Um dos catalisadores para promover a mudança é o relatório anual que produzimos, juntamente com o compromisso contínuo com a transparência. Ao apresentar nossos resultados anuais e constatar a falta de representação feminina em cargos de liderança, nos motiva a buscar avanços significativos em nossa agenda de diversidade.
– Qual foi o processo para a entrada da Rede D’Or no Índice de Sustentabilidade da B3 e o que isso significa para a empresa?

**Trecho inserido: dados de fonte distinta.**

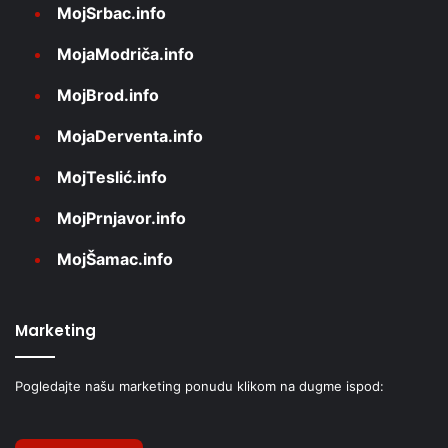
MojSrbac.info
MojaModriča.info
MojBrod.info
MojaDerventa.info
MojTeslić.info
MojPrnjavor.info
MojŠamac.info
Marketing
Pogledajte našu marketing ponudu klikom na dugme ispod:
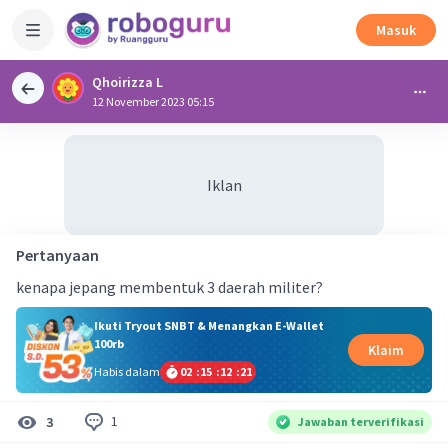
Masuk
Qhoirizza L
12 November 2023 05:15
Iklan
Pertanyaan
kenapa jepang membentuk 3 daerah militer?
Ikuti Tryout SNBT & Menangkan E-Wallet
100rb
Klaim
Habis dalam
02
:
15
:
12
:
21
1
3
Jawaban terverifikasi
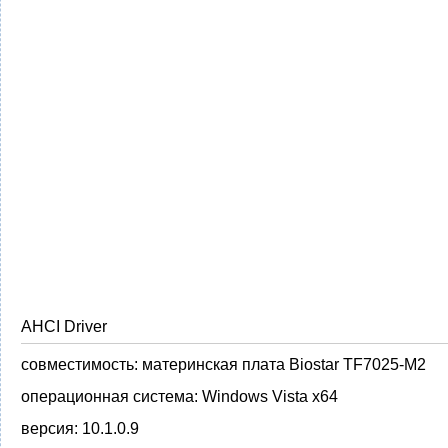
AHCI Driver
совместимость:
материнская плата Biostar TF7025-M2
операционная система:
Windows Vista x64
версия:
10.1.0.9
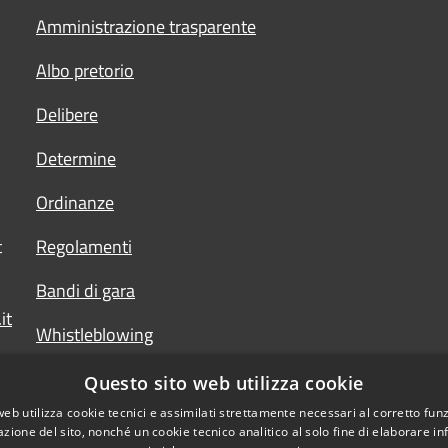
Amministrazione trasparente
Albo pretorio
Delibere
Determine
Ordinanze
t
Regolamenti
Bandi di gara
it
Whistleblowing
Questo sito web utilizza cookie
web utilizza cookie tecnici e assimilati strettamente necessari al corretto fu
azione del sito, nonché un cookie tecnico analitico al solo fine di elaborare i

– A inclusão da Rede D’Or no índice foi uma conquista significativa, especialmente considerando que, quando iniciamos esse trabalho em 2015, a empresa ainda não possuía essa maturidade ESG e entrar no índice não foi uma tarefa fácil, pois tivemos que comprovar todas as nossas práticas e superar possíveis pontos desclassificatórios.

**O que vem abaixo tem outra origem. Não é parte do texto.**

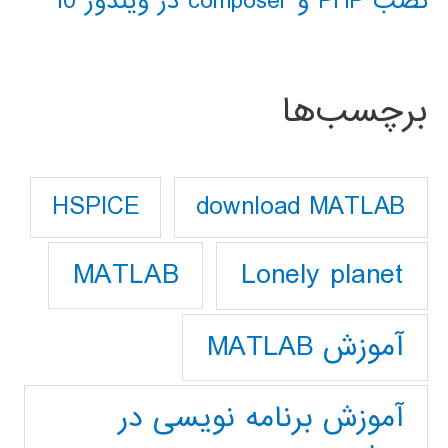
نصب PHP و composer در ویندوز 10
برچسب‌ها
download MATLAB
HSPICE
Lonely planet
MATLAB
آموزش MATLAB
آموزش برنامه نویسی در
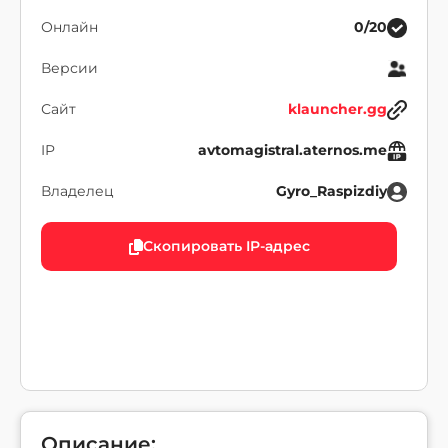
Онлайн
0/20
Версии
Сайт
klauncher.gg
IP
avtomagistral.aternos.me
Владелец
Gyro_Raspizdiy
Скопировать IP-адрес
Описание:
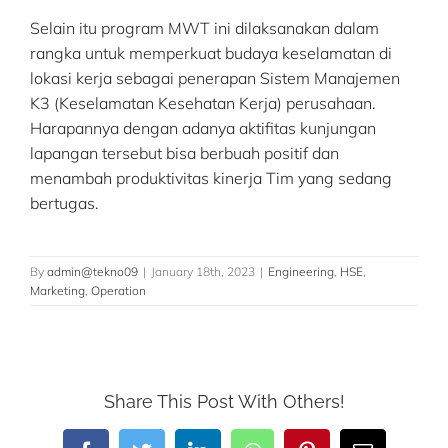
Selain itu program MWT ini dilaksanakan dalam
rangka untuk memperkuat budaya keselamatan di
lokasi kerja sebagai penerapan Sistem Manajemen
K3 (Keselamatan Kesehatan Kerja) perusahaan.
Harapannya dengan adanya aktifitas kunjungan
lapangan tersebut bisa berbuah positif dan
menambah produktivitas kinerja Tim yang sedang
bertugas.
By
admin@tekno09
|
January 18th, 2023
|
Engineering
,
HSE
,
Marketing
,
Operation
Share This Post With Others!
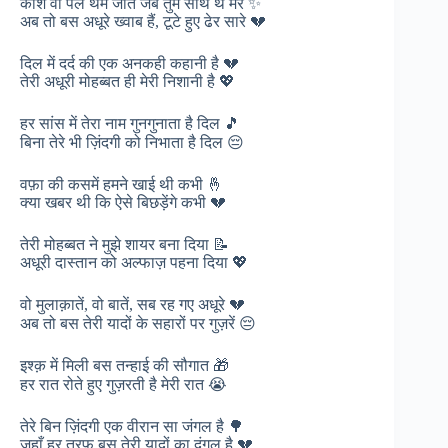
काश वो पल थम जाते जब तुम साथ थे मेरे ✨
अब तो बस अधूरे ख्वाब हैं, टूटे हुए ढेर सारे 💔
दिल में दर्द की एक अनकही कहानी है 💔
तेरी अधूरी मोहब्बत ही मेरी निशानी है 💖
हर सांस में तेरा नाम गुनगुनाता है दिल 🎵
बिना तेरे भी ज़िंदगी को निभाता है दिल 😔
वफ़ा की कसमें हमने खाई थी कभी 🤞
क्या खबर थी कि ऐसे बिछड़ेंगे कभी 💔
तेरी मोहब्बत ने मुझे शायर बना दिया 📝
अधूरी दास्तान को अल्फाज़ पहना दिया 💖
वो मुलाक़ातें, वो बातें, सब रह गए अधूरे 💔
अब तो बस तेरी यादों के सहारों पर गुज़रें 😔
इश्क़ में मिली बस तन्हाई की सौगात 🎁
हर रात रोते हुए गुज़रती है मेरी रात 😭
तेरे बिन ज़िंदगी एक वीरान सा जंगल है 🌳
जहाँ हर तरफ़ बस तेरी यादों का दंगल है 💔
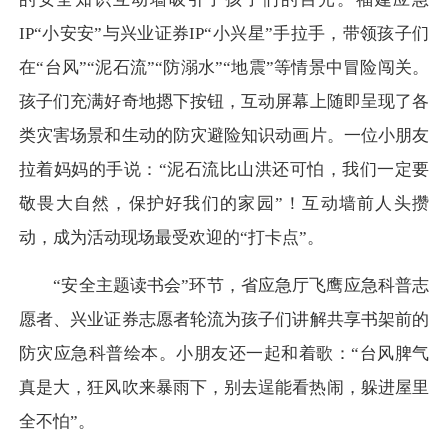
IP“小安安”与兴业证券IP“小兴星”手拉手，带领孩子们
在“台风”“泥石流”“防溺水”“地震”等情景中冒险闯关。
孩子们
充满好奇
地摁下按钮，
互动屏幕上
随即呈现
了各
类灾害场景和生动的
防灾避险
知识
动画片。一位小朋友
拉着妈妈的手说：
“泥石流
比山洪还可怕，我们一定要
敬畏大自然，保护好我们的家园
”
！
互动墙前
人头攒
动，
成为活动现场最受欢迎的
“打卡点”。
“
安全主题读书会
”
环节，
省应急
厅飞鹰应急科普志
愿者
、
兴业证券志愿者轮流
为孩子们
讲解共享
书架前的
防灾
应急科普绘本。小朋友
还一起和着歌
：
“
台风脾气
真是大，狂风吹来暴雨下，别去逞能看热闹，躲进屋里
全不怕
”。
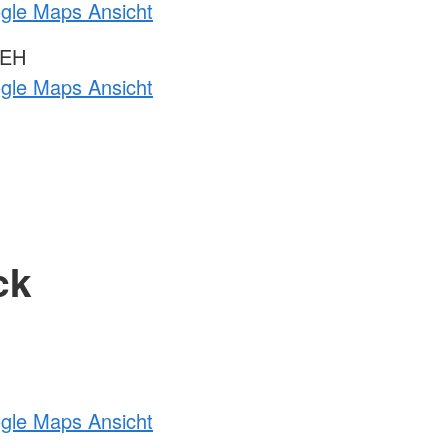
ogle Maps Ansicht
 EH
ogle Maps Ansicht
ck
ogle Maps Ansicht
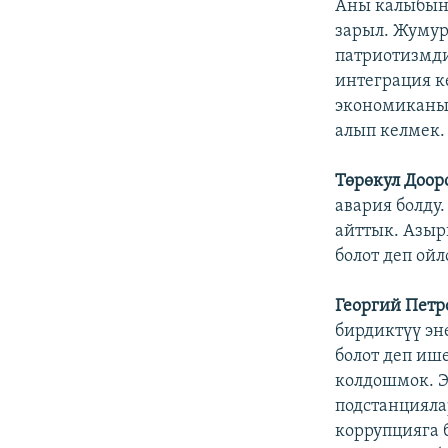
Аны калыбына
зарыл. Жумур
патриотизмд
интеграция к
экономиканын
алып келмек.
Төрөкул Доор
авария болду
айттык. Азыр
болот деп ойл
Георгий Петр
бирдиктүү эн
болот деп иш
колдошмок. Э
подстанцияла
коррупцияга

A presença da Rede D’Or em um índice tão restrito demonstra a solidez do nosso trabalho e o fato de que estamos trilhando o caminho certo. É importante que as empresas compreendam a importância de internalizar a gestão de ESG. O objetivo não é trabalhar em função de um índice específico, mas sim incorporar o ESG como uma ferramenta para aprimorar a gestão da empresa como um todo. Entrar no índice é um processo natural e uma consequência do trabalho realizado, não um fim em si mesmo.
– Poderia adiantar alguns projetos da rede em termos de sustentabilidade?

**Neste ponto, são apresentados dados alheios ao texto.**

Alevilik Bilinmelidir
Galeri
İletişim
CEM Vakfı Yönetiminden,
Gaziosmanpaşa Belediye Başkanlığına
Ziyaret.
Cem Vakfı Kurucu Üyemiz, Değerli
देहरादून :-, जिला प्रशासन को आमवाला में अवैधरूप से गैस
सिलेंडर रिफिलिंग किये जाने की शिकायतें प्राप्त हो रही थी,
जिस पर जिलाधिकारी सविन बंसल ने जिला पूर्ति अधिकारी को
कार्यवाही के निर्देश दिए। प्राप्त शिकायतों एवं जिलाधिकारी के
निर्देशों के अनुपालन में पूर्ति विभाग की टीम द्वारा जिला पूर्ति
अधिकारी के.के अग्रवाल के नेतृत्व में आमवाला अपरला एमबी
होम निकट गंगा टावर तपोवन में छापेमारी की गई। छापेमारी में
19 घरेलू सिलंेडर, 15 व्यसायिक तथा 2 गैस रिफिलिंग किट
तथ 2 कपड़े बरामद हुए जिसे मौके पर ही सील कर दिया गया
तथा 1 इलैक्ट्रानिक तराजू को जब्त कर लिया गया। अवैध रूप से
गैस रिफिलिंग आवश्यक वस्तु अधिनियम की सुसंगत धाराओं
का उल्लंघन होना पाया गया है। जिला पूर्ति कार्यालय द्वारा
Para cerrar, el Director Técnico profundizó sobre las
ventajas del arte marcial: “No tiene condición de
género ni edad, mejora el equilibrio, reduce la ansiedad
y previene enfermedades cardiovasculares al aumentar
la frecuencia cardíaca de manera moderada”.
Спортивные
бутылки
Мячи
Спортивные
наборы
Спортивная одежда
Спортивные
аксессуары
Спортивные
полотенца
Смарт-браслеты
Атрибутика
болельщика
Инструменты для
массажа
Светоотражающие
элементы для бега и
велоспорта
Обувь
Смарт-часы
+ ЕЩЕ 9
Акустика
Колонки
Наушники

– Atualmente, a Rede D’Or está envolvida em diversos projetos relacionados ao social. Temos priorizado projetos que consigam promover a inclusão social, como a nossa parceria com o instituto Proa, por meio da qual conseguimos inserir 900 jovens em situação de vulnerabilidade dentro da Rede 900.
Além disso, a Rede D’Or implementou o projeto Gestão de Emoções para proporcionar assistência aos nossos 71 mil colaboradores, composto por médicos e psicólogos. Nossa atuação no Instituto IDOR, o instituto de pesquisa e ensino, também é parte fundamental da nossa estratégia e fornece a base científica para o desenvolvimento de soluções médicas.
Na questão medioambiental, já temos 20 hospitais com programa de eficiência energética e 33 em fila para implementação. Isso inclui a automação das centrais de água gelada e eficiência hídrica. E, a diferença do que as pessoas pensam, o maior volume de resíduos que o hospital geral não é infectante, mas têm muito potencial de reciclagem. Então desenhamos um programa de gerenciamento focado em reciclagem.
Outra iniciativa é o programa corporativo de gestão de carbono, no qual estamos priorizando o uso de fontes renováveis de energia. Atualmente, temos 41 hospitais no Mercado Livre de Energia, e nossa meta é chegar a 74 utilizando fontes renováveis. Dessa forma, buscamos reduzir nossa pegada ambiental e contribuir para a sustentabilidade do setor de saúde.